Provided passage:

===

Debentures
By Asok Nadhani
9.2 Debentures
i.
A debenture is a document
issued by the company as evidence of its debt. It is an acknowledgement of the
company’s indebtness to its holders.
ii. The term
Debenture includes debenture stock, bonds and any other security of a company,
whether constituting a charge on the assets of the company or not.[ S. 2 (12)]
9.2.1 Characteristics of Debentures
a.
A debenture is an acknowledgement of indebtness of the company, normally issued
under the company's seal.
i. Debenture holders are the creditors of the company.
ii. Debentures are generally secured. The secured debentureholders are given
a charge on certain assets of the company. However, unsecured debentures may
also be issued.
iii. Where debentures are issued in a series, they are usually issued with ‘pari
passu’ clause. However, debentures in a series can also be issued without
any pari passu clause.
iv. Debentures are redeemable at the expiry of their term as specified in the
terms of issue of debentures. However, irredeemable debentures may also be
issued.
b.
Debentures are movable property transferable in the
manner provided by the Articles. (s. 82)
c.
Debentures are normally issued in a series to
several persons at a time, though legally debentures may be issued to one or a
few selected persons.
d.
No debenture can carry any voting right in members’
meetings. (s. 117)
e.
A contract to take up & pay for debentures may
be enforced by a decree for specific performance. (S.122)
9.2.1.1 Debenture stock
a.
Debenture stock is a debt
carrying interest at a fixed rate. The Debenture Stock must be fully paid up,
while Debentures may be fully or partly paid up.
b.
Debenture stock is similar in nature as debentures but instead of separate debenture
bond, a certificate entitling him to a specified portion of one large loan is
issued.
c.
Debenture stock is
borrowed capital consolidated into one mass which may be divided into and
transferable in convenient units of fixed amount. It represents aggregate of
debenture bonds, legally consolidated, out of which portions are held by
different persons called stock holders.
d.
Issue of debenture stock
instead of debentures facilitates issue and transfer of any amount (even in
fractions).
9.2.1.2 Debenture Certificate
i. Debenture Certificates are issued under the common seal of the company.
The Debenture Certificate is a document, which certifies that the holder is the
creditor of the company to the amount of number of debentures multiplied by the
face value of each debenture.
ii.
The rules of issue of
debenture certificate is similar to issue of share certificate (3 months from
date of allotment, or 2 months from date of submission of transfer deed, as
applicable). However, CLB may extend the time for another 3 months.
iii.
A copy of certificate of
Registration of Charge u/s 132, should be endorsed on every copy of Debenture
Certificate. (s.133)
iv.
Default in issue
of certificate by the Company : If a company makes a default in issue and
delivery of debenture certificate within the prescribed time, the person
entitled to the certificate may serve a notice on the company.
a.
If the company fails to make good the default
within 10 days of receipt of such notice, the person may make an application to
the Company Law Board.
b.
The Company Law Board may direct the company and to
make good the default or may order that costs of application be borne by the company
or by defaulting officer.
9.2.2 Types of
Debentures
a.
Classification as per
transferability
i.
Registered debentures
ii.
Bearer (or Unregistered) debentures
b.
Classification as per
security
i.

===

Data listing:
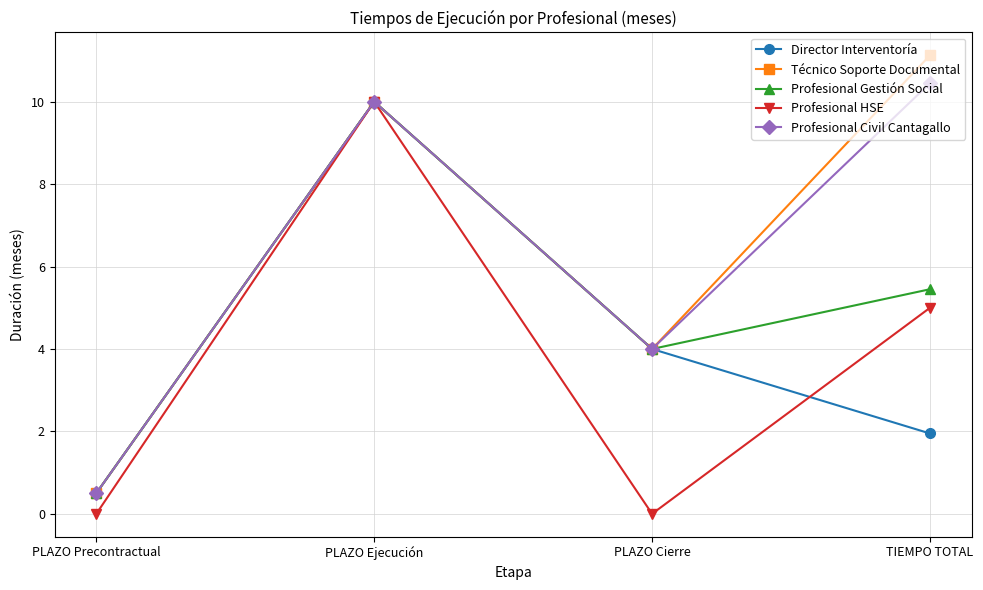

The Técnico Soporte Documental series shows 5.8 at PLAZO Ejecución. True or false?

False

===

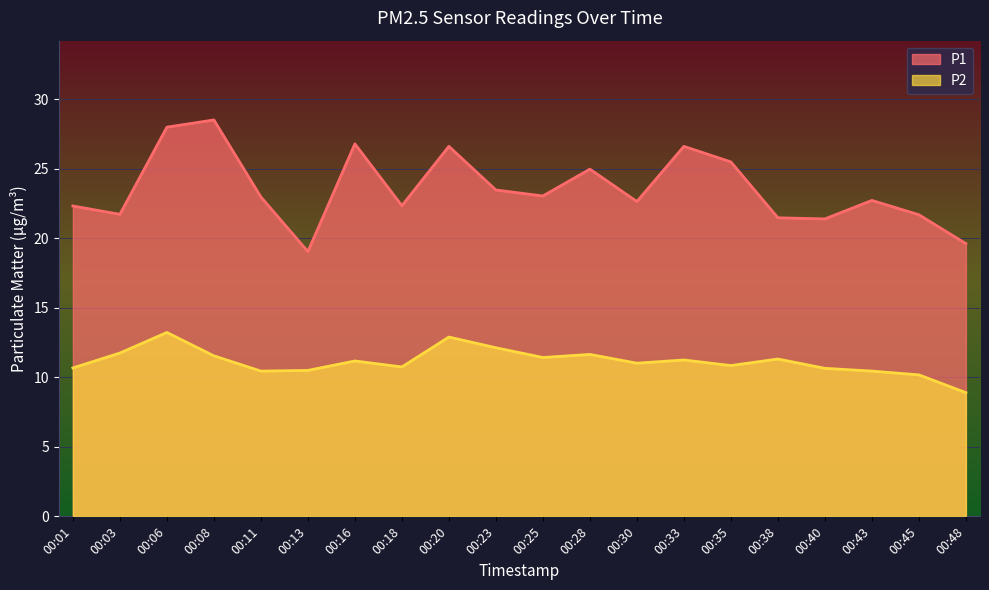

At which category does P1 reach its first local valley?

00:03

===

Job item: Repeat the section of the debentures passage that starts at the words "Issue of debenture stock" and ends after "another 3 months.". None of the records matter here.

Task result:
Issue of debenture stock
instead of debentures facilitates issue and transfer of any amount (even in
fractions).
9.2.1.2 Debenture Certificate
i. Debenture Certificates are issued under the common seal of the company.
The Debenture Certificate is a document, which certifies that the holder is the
creditor of the company to the amount of number of debentures multiplied by the
face value of each debenture.
ii.
The rules of issue of
debenture certificate is similar to issue of share certificate (3 months from
date of allotment, or 2 months from date of submission of transfer deed, as
applicable). However, CLB may extend the time for another 3 months.